Another night at the Chicago Underground Film Festival, and tonight I watched a documentary, Hell on Wheels, directed by Bon Ray, about the recent rebirth of women's roller derby, which took place in Austin, Texas, 2001. My expectation was to see a film about the character and motivation of the individual women, but instead what the film documented over the course of several years was the initial organization of the league, its split, and emergence of one league from this split. The issue that provides suspense in the film is whether this league will put the focus more on the model of the skaters enjoying the camaraderie and skating and less on running a business with a management staff in order to make profit.
There are several types of scenes that recur throughout the film. Group discussions, which often become arguments are common up until the very end of the film. The main issue of controversy is how to run the organization, how to spend the money, and who leads it and how much power are they given. There are interviews, usually quite brief, with individual skaters. There are scenes from training, from practice, from the games, as well as the injuries that seem quite common, and a few quite serious that result.
While the focus of this film is understandable--to present the nitty-gritty, often contentious discussion and argument that is involved in setting up the league and determining its structure and goals--it inherently does not seem to make for good film scenes: anyone who has ever sat in on an organizational meeting knows that they can be protracted, contentious, and a hassle that you are happy when concluded. Thus, I found myself fearing in the film, oh, no, not another discussion and argument. Furthermore, without any narrator who intruded to clue the viewer in and provide more information about the context, I often felt lost. The director clearly wanted to leave this narrator out in the name of making the film more realistic--you saw things as the participants saw them--but this I believe this made it more difficult for the viewer to get involved in the film, in terms of better understanding what was going on.

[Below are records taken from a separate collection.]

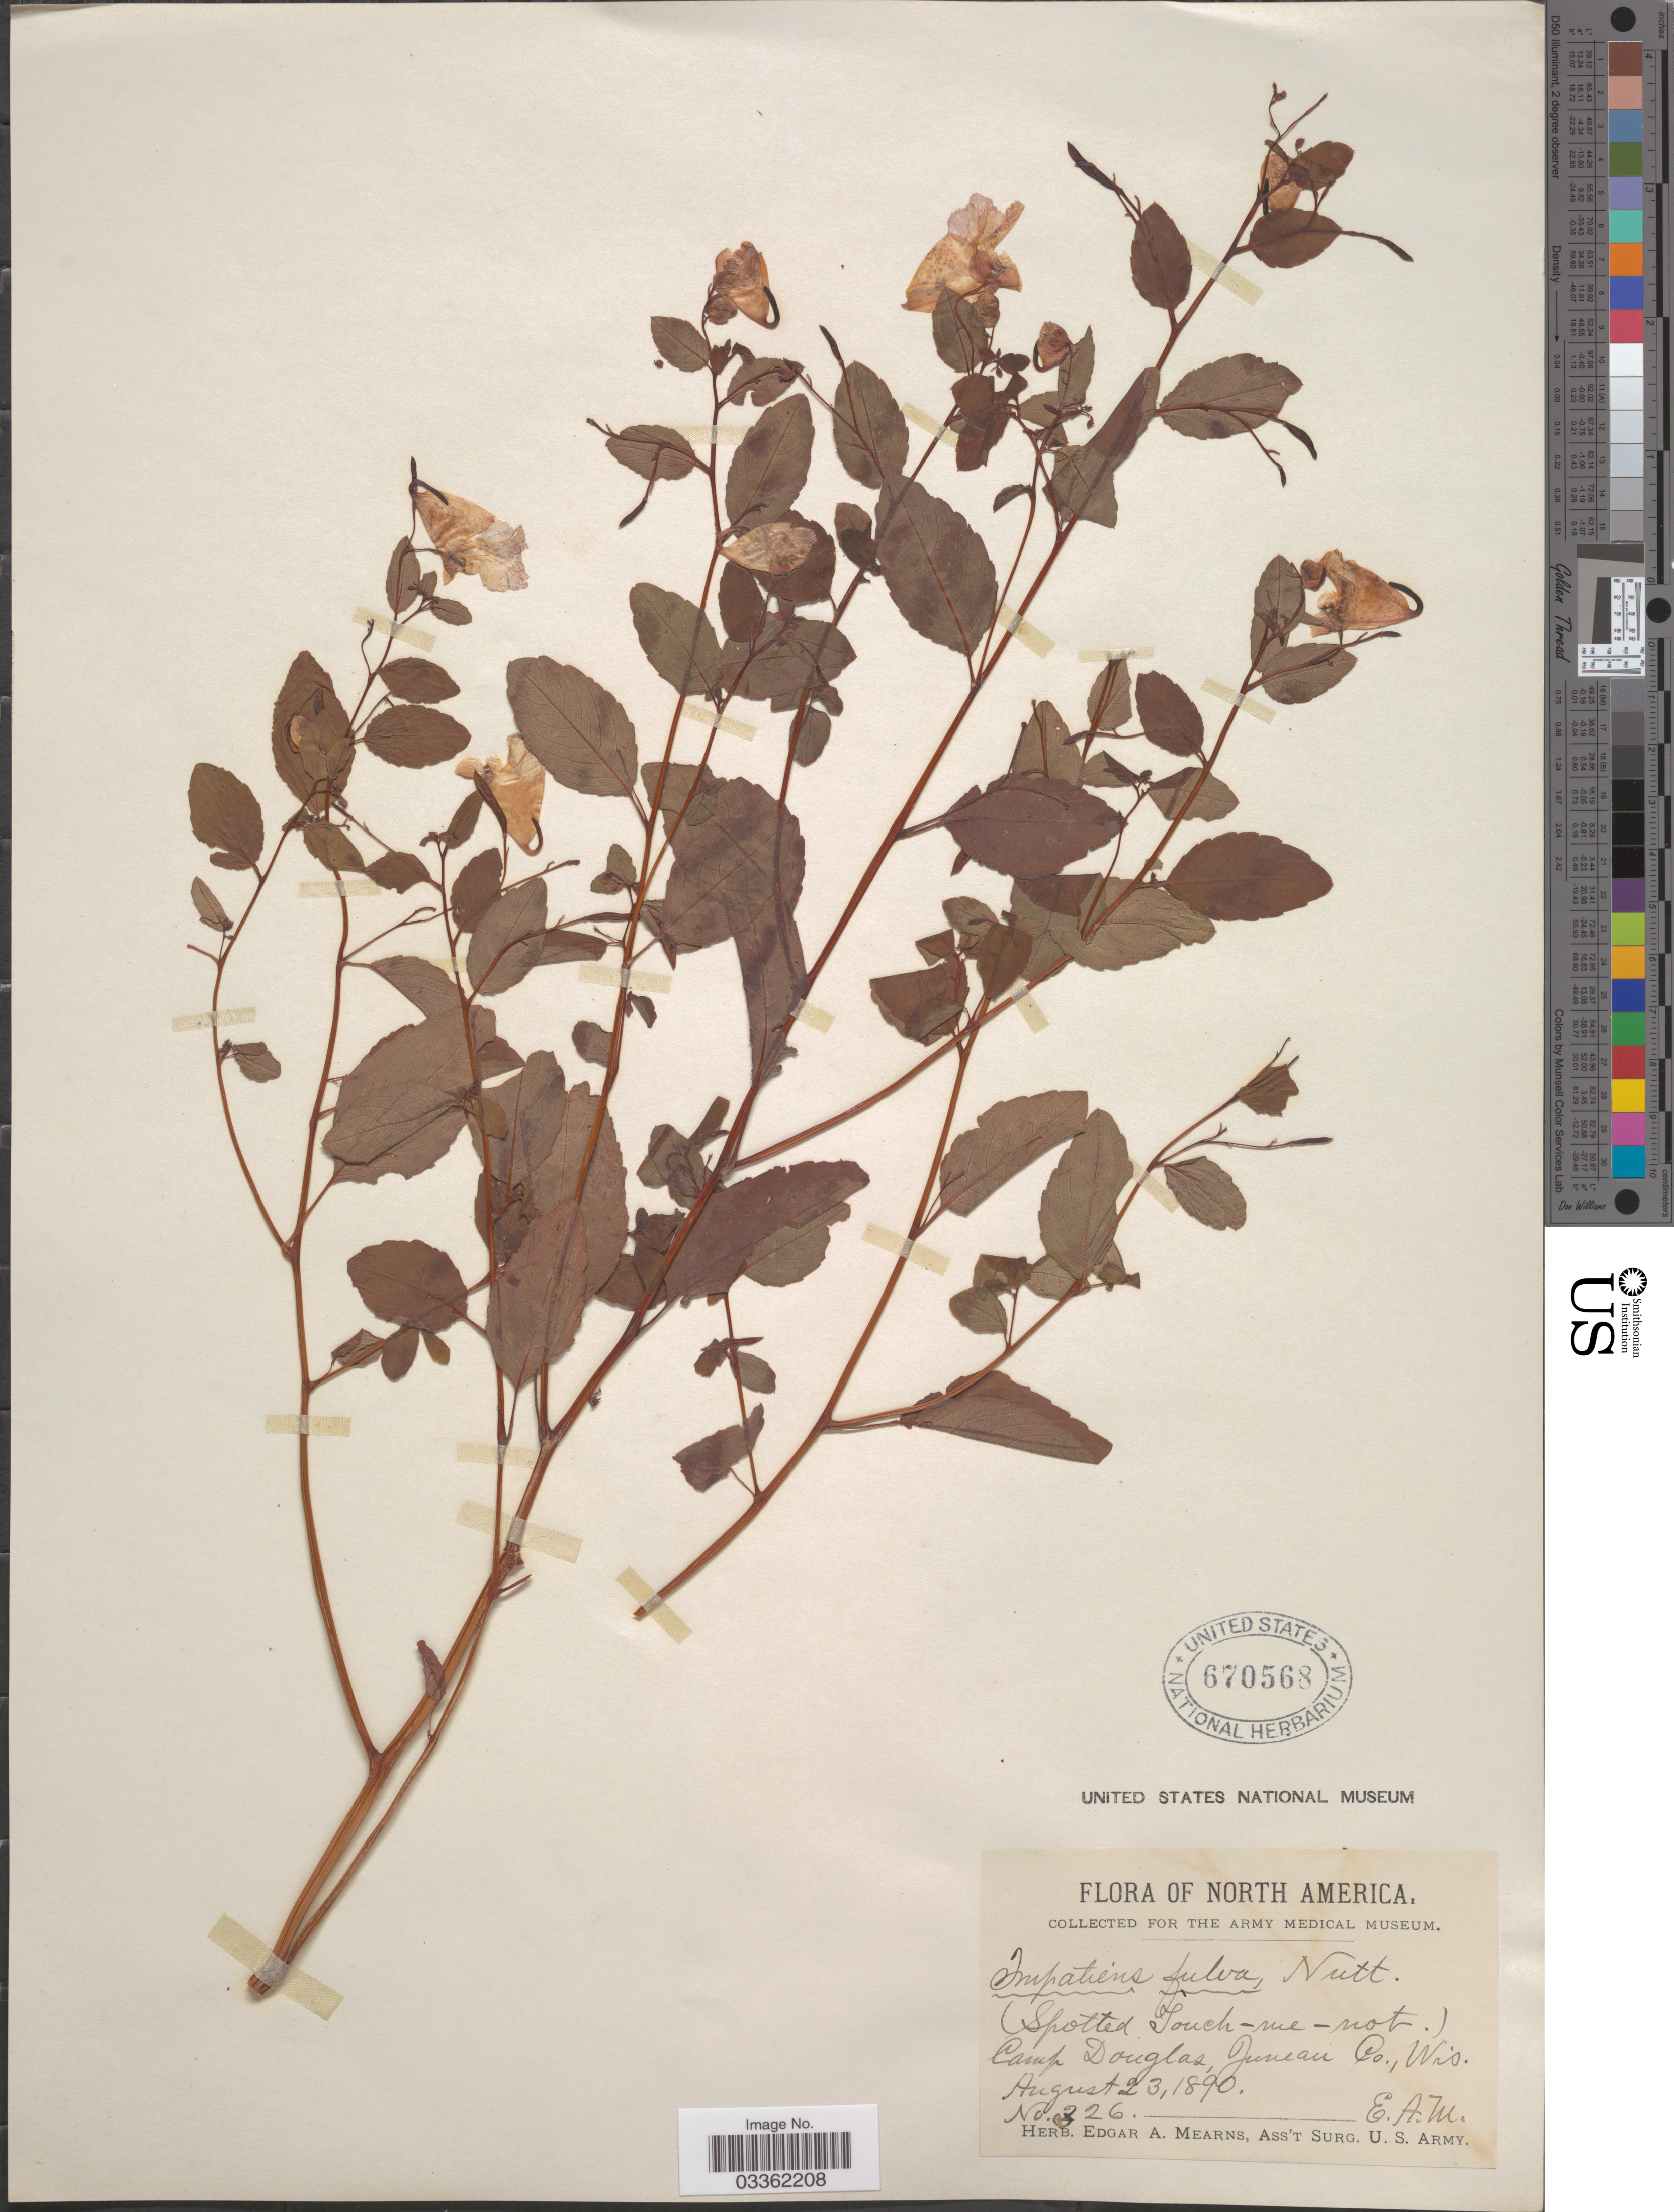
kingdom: Plantae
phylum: Tracheophyta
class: Magnoliopsida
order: Ericales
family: Balsaminaceae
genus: Impatiens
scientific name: Impatiens capensis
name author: Meerb.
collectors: E. A. Mearns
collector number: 326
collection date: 1890-08-23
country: United States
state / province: Wisconsin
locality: Camp Douglas, Juneau Co.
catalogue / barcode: US 670568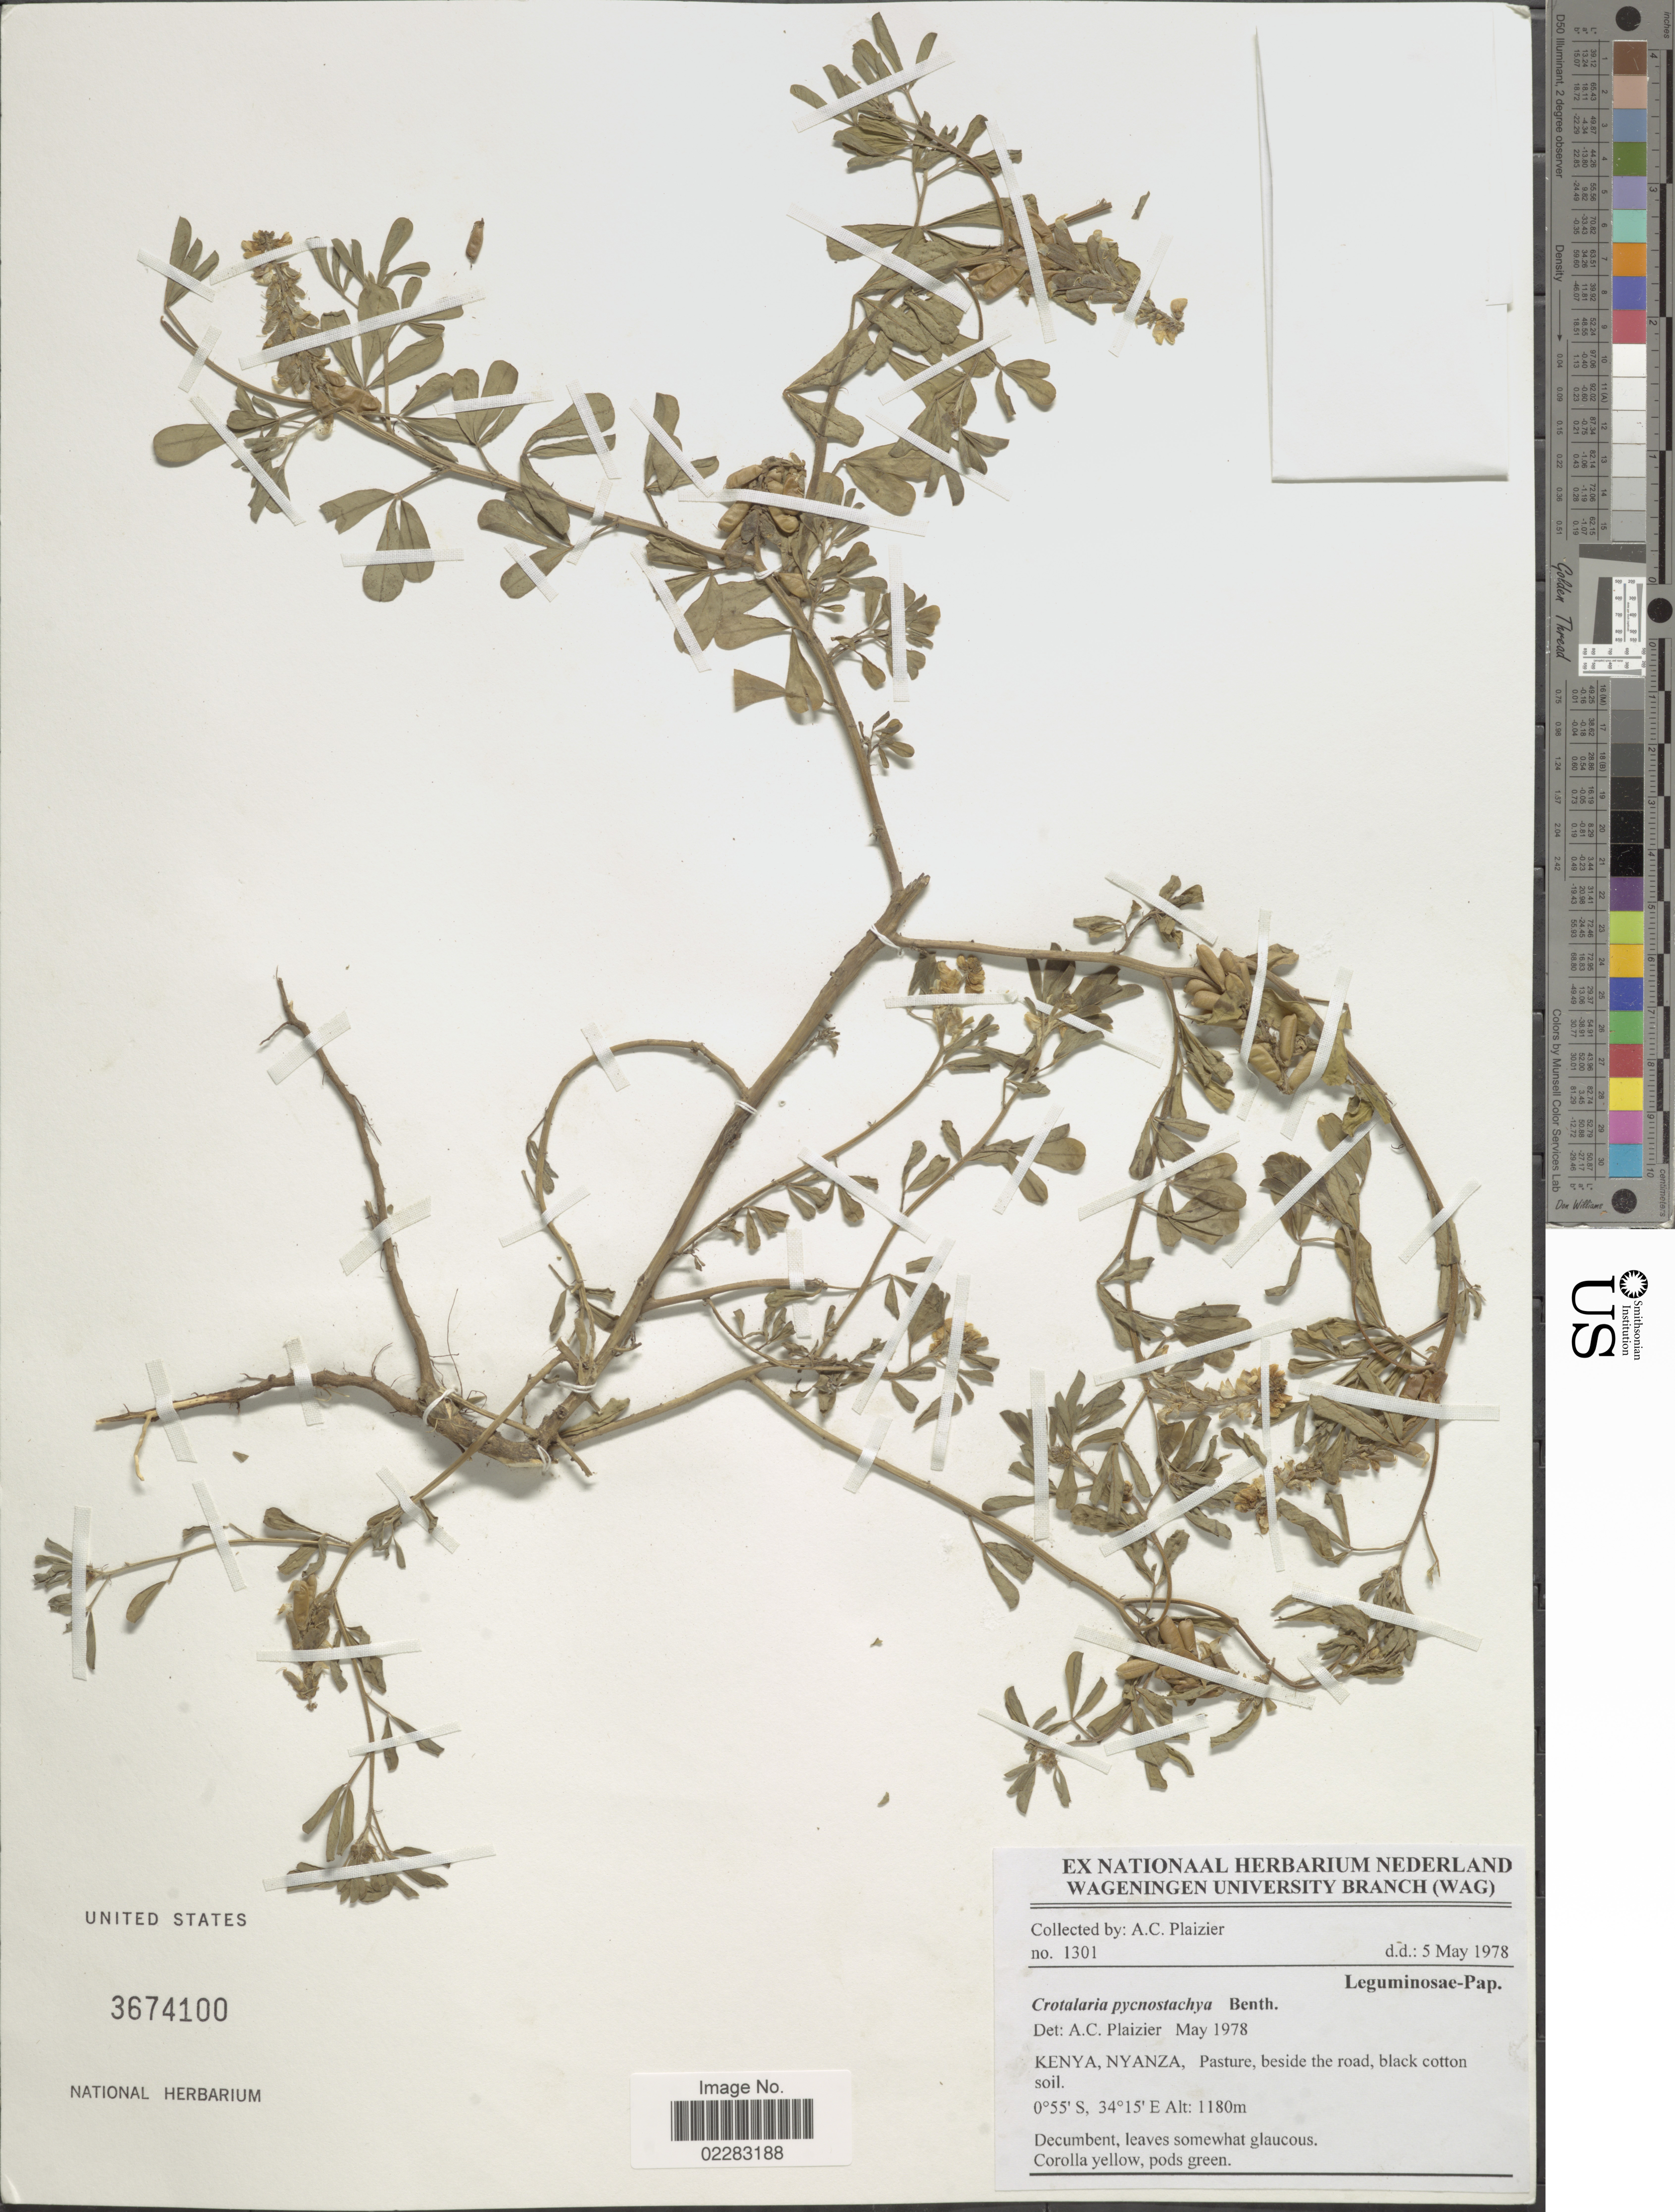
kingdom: Plantae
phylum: Tracheophyta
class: Magnoliopsida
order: Fabales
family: Fabaceae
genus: Crotalaria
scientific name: Crotalaria pycnostachya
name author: Benth.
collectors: A. Plaizier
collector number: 1301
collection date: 1978-05-05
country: Kenya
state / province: Migori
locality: Pasture, beside the road. Nyanza.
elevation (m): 1180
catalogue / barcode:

Another disagreement I have with the film is its focus on the logistics of forming and operating an organization. With this focus we see many taped scenes of arguments and bickering about just what to do and how to handle the logistics of running what proves to be a costly enterprise--renting a hall, attracting paying spectators, finding training space, buying skates, dealing with frequent and costly injuries, some quite serious. I suppose someone interested in the business aspect of this enterprise would be curious about this aspect of women's roller derby, but I was not particularly so.
True, this gives you the nitty gritty and unpleasant, yet necessary perspective on what is quite a difficult start up venture. This is truly a realist and documentary film! But in my view it just doesn't make particularly dramatic film. Personally, I would be curious to learn more about the personalities of the participants--what draws them to roller derby and why they enjoy it. For instance, a woman in the film observes that the skaters were loners who didn't fit in, but this observation isn't developed. Or the entire question of using sex to sell the sport, that is, wearing sexy outfits to draw an audience. We get a few brief explanations that the skaters are okay with that, but I sense there is more to it than simply a pat answer. Or probably there are a variety of answers to this questions, it depends on which skater you would ask.
This film constitutes quite an ambitious ground level view of the formation of a women's roller derby league. The director and his friends and associates spent several years on this project and their purpose was to document the messy process that led to the league's formation. In this they do succeed. But if you are interested in learning more about the personality of the skaters, more about their issues of gender, if they have any, then this film may not satisfy you.